YOUR TASK - Output all of the data exactly, keeping any images out of the copy.

DATASET EXTRACT -

►

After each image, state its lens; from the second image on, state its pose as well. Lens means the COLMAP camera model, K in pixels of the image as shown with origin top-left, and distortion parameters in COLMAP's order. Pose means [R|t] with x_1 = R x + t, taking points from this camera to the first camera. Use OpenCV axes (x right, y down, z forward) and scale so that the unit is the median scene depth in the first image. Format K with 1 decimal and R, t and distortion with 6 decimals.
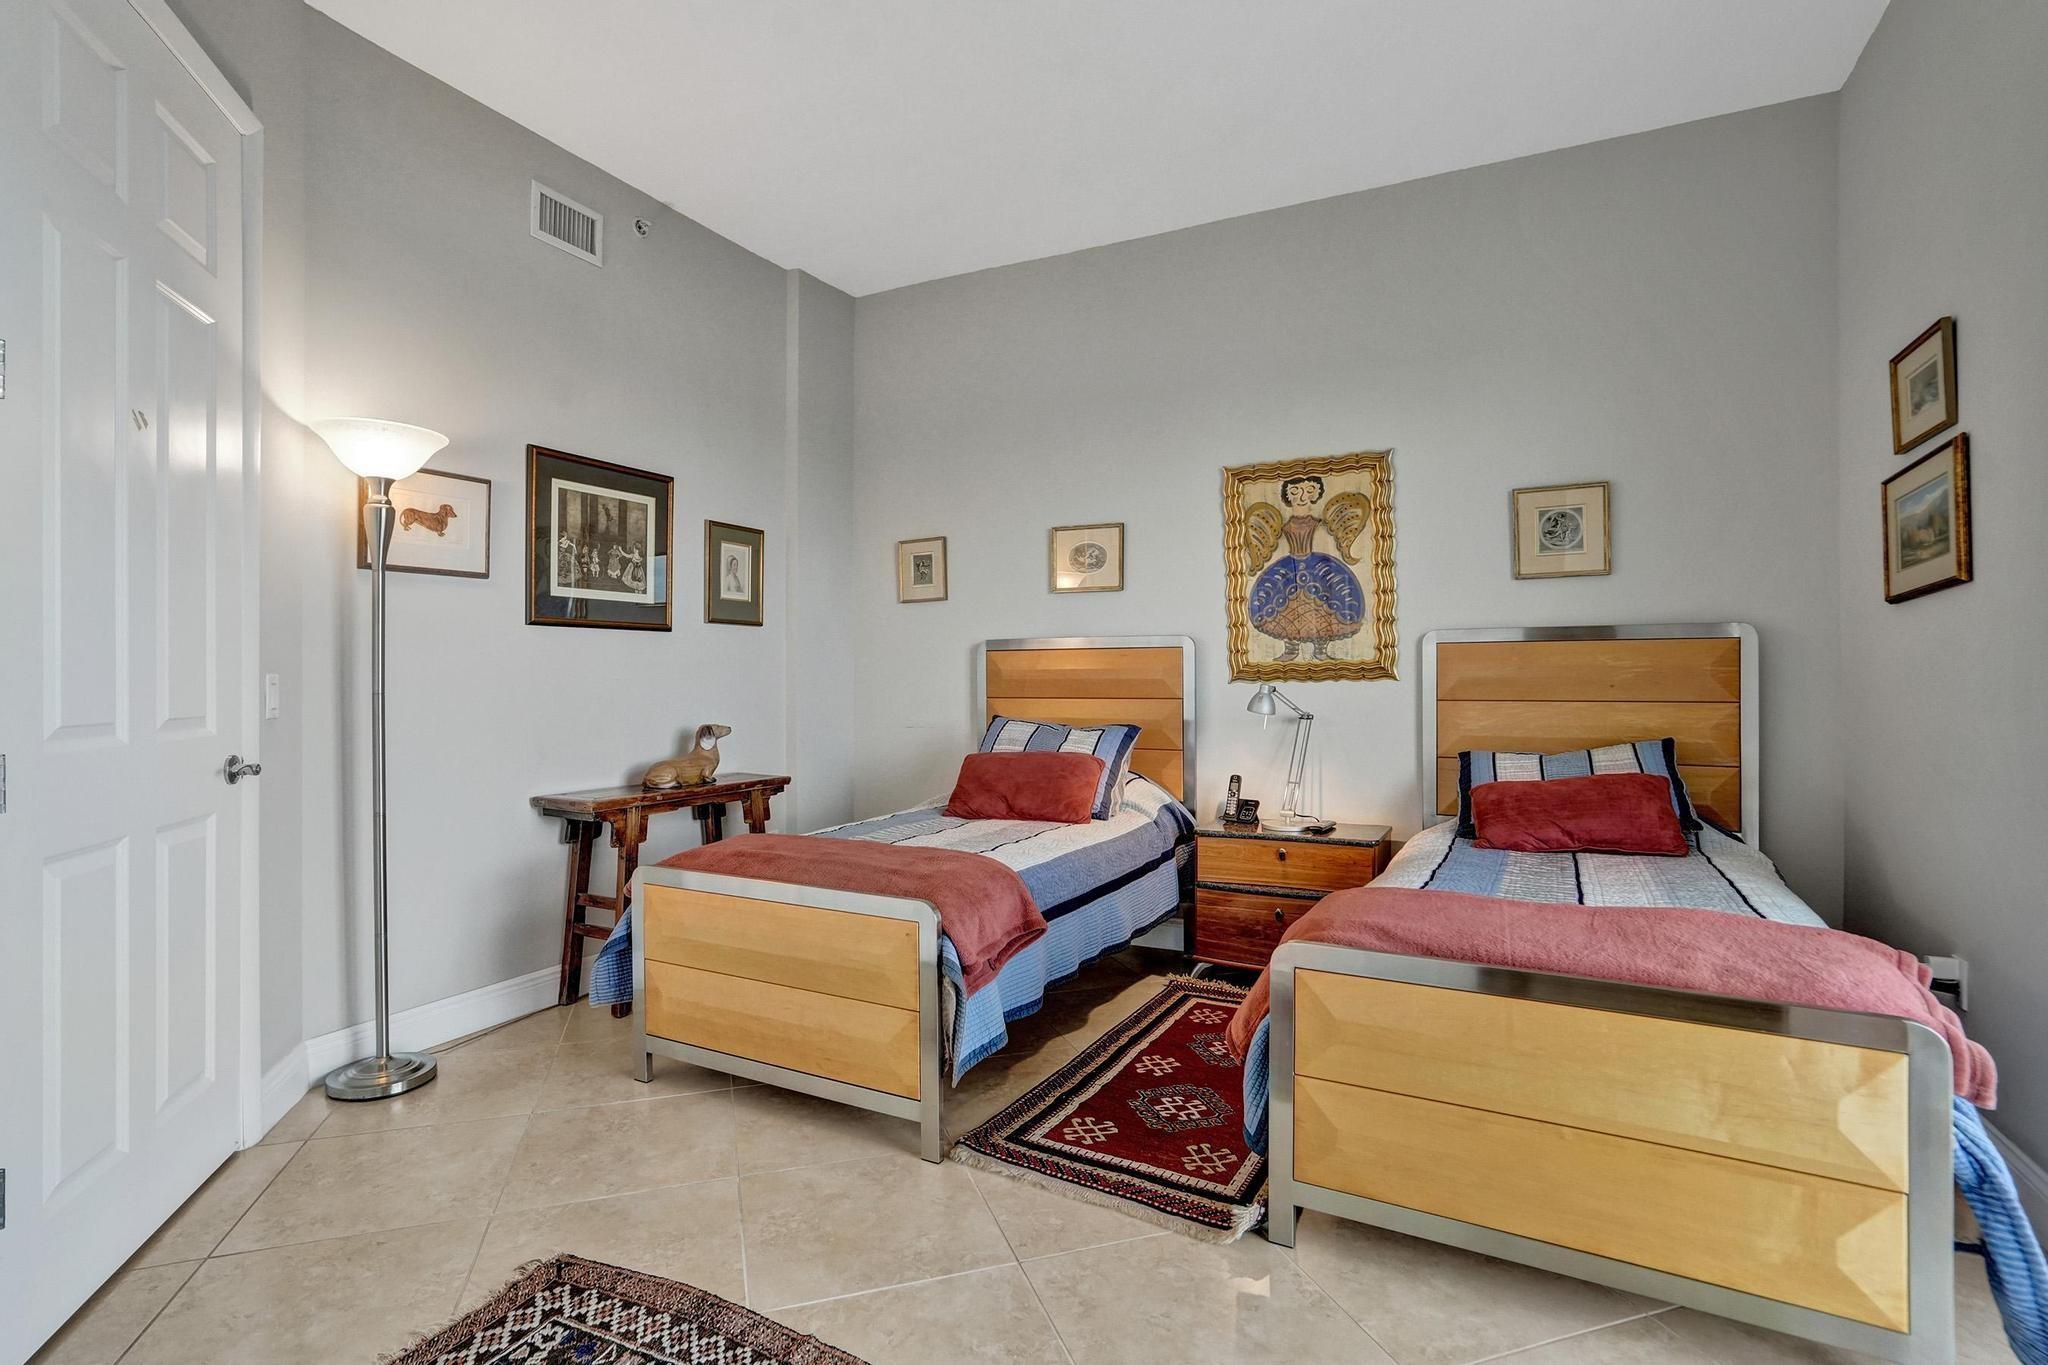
lens RADIAL K [[986.9, 0, 1025.8], [0, 986.9, 690.5], [0, 0, 1]] dist [-0.037289, 0.001065]
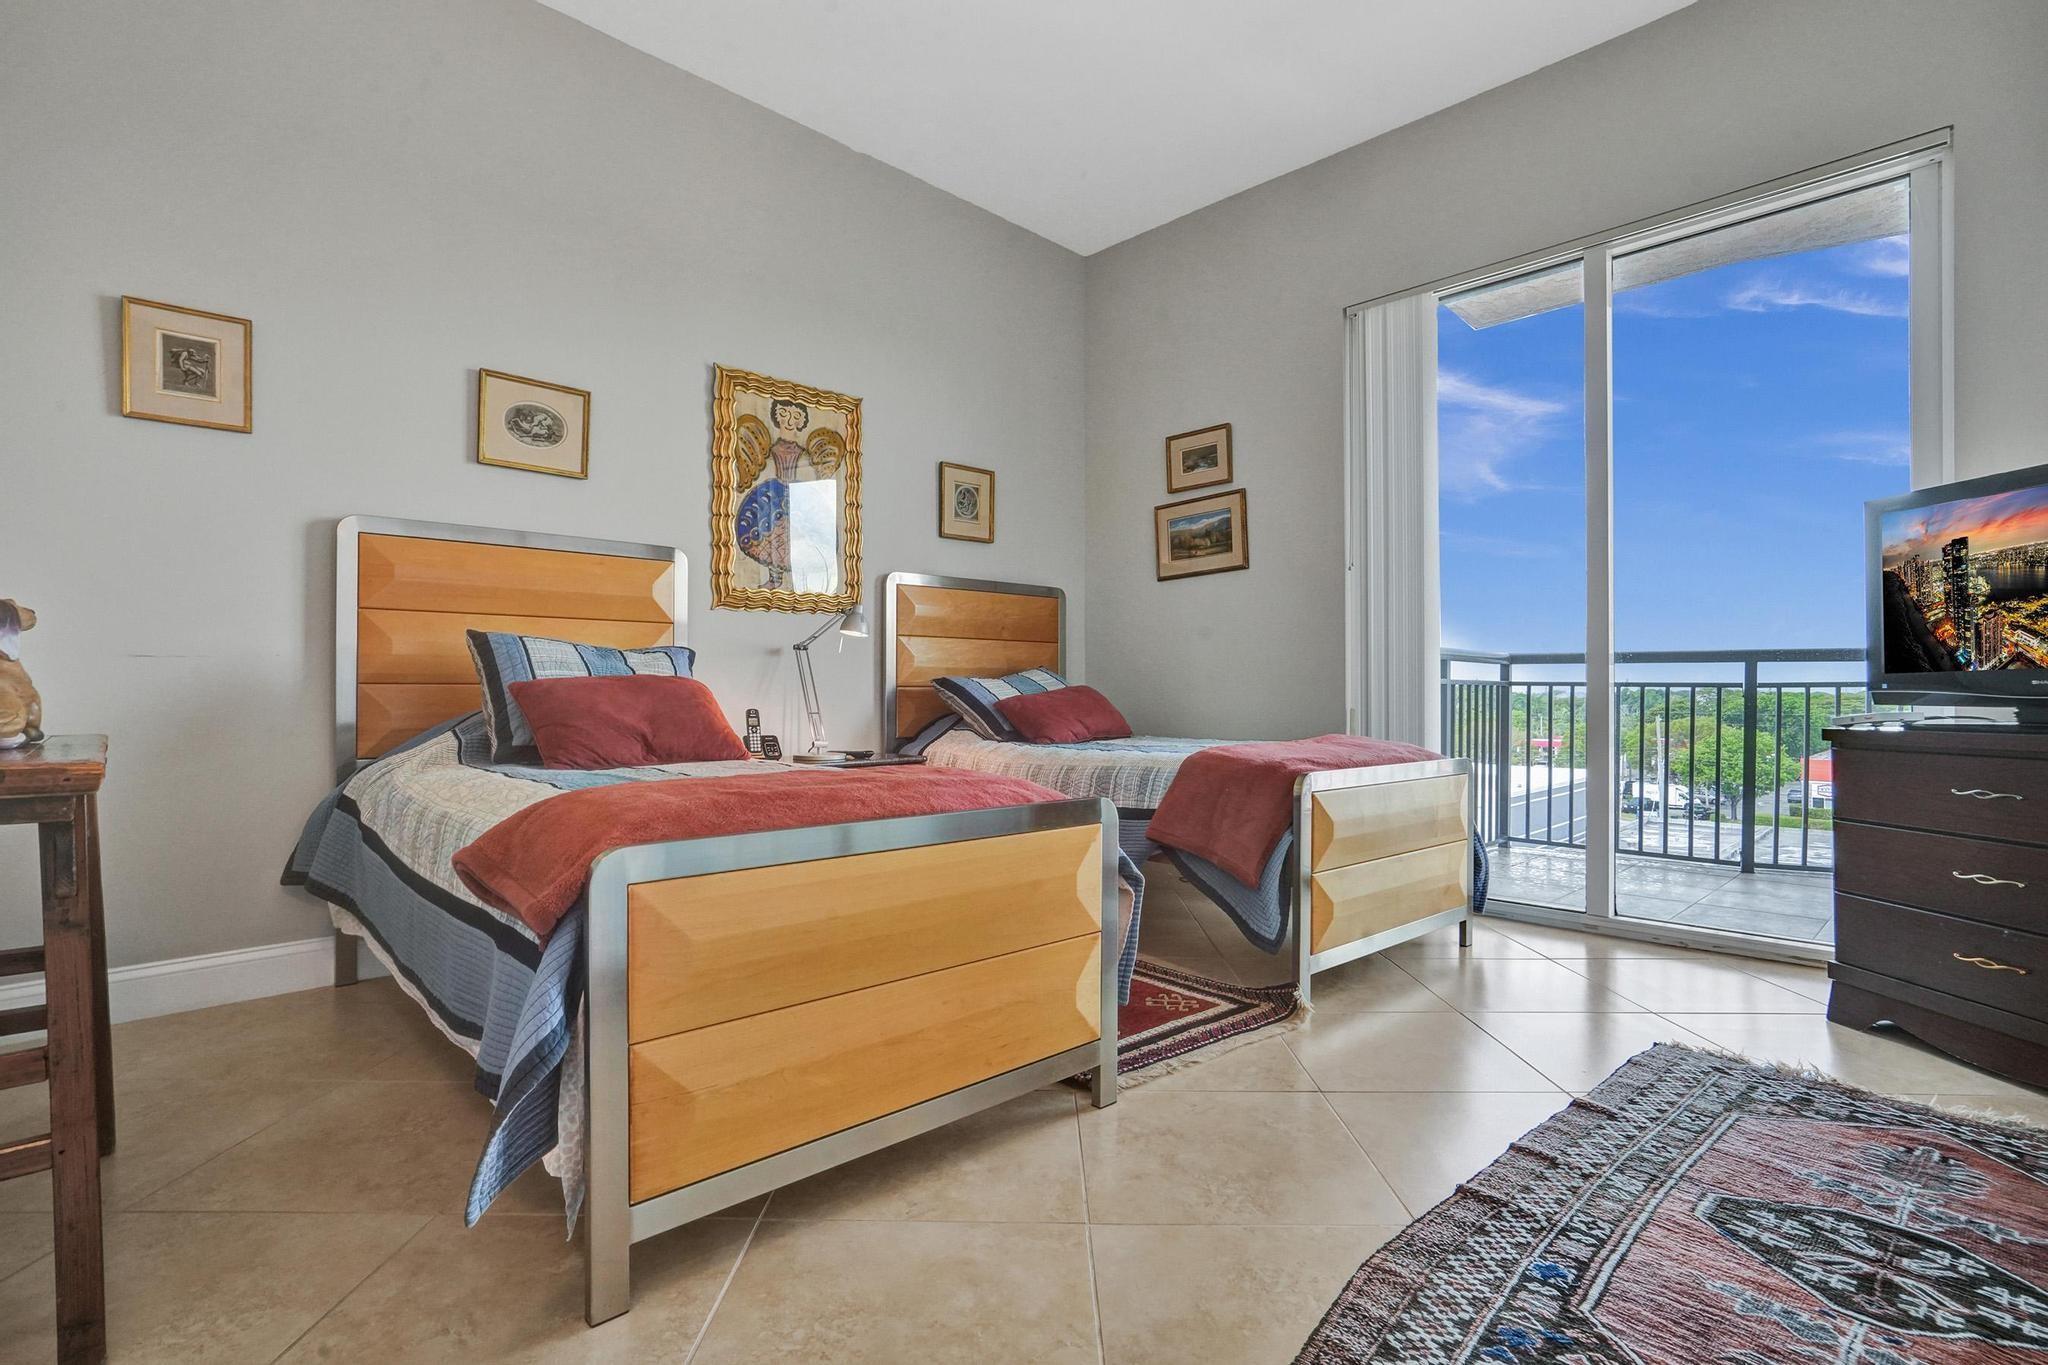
lens RADIAL K [[976.4, 0, 1028.8], [0, 976.4, 687.6], [0, 0, 1]] dist [-0.023830, 0.017329]
pose [[0.333456, 0.004758, 0.942754, -0.543649], [0.004929, 0.999965, -0.006790, 0.073397], [-0.942753, 0.006911, 0.333421, 0.459744]]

◄

FINAL ANSWER -
After each image, state its lens; from the second image on, state its pose as well. Lens means the COLMAP camera model, K in pixels of the image as shown with origin top-left, and distortion parameters in COLMAP's order. Pose means [R|t] with x_1 = R x + t, taking points from this camera to the first camera. Use OpenCV axes (x right, y down, z forward) and scale so that the unit is the median scene depth in the first image. Format K with 1 decimal and R, t and distortion with 6 decimals.
lens RADIAL K [[986.9, 0, 1025.8], [0, 986.9, 690.5], [0, 0, 1]] dist [-0.037289, 0.001065]
lens RADIAL K [[976.4, 0, 1028.8], [0, 976.4, 687.6], [0, 0, 1]] dist [-0.023830, 0.017329]
pose [[0.333456, 0.004758, 0.942754, -0.543649], [0.004929, 0.999965, -0.006790, 0.073397], [-0.942753, 0.006911, 0.333421, 0.459744]]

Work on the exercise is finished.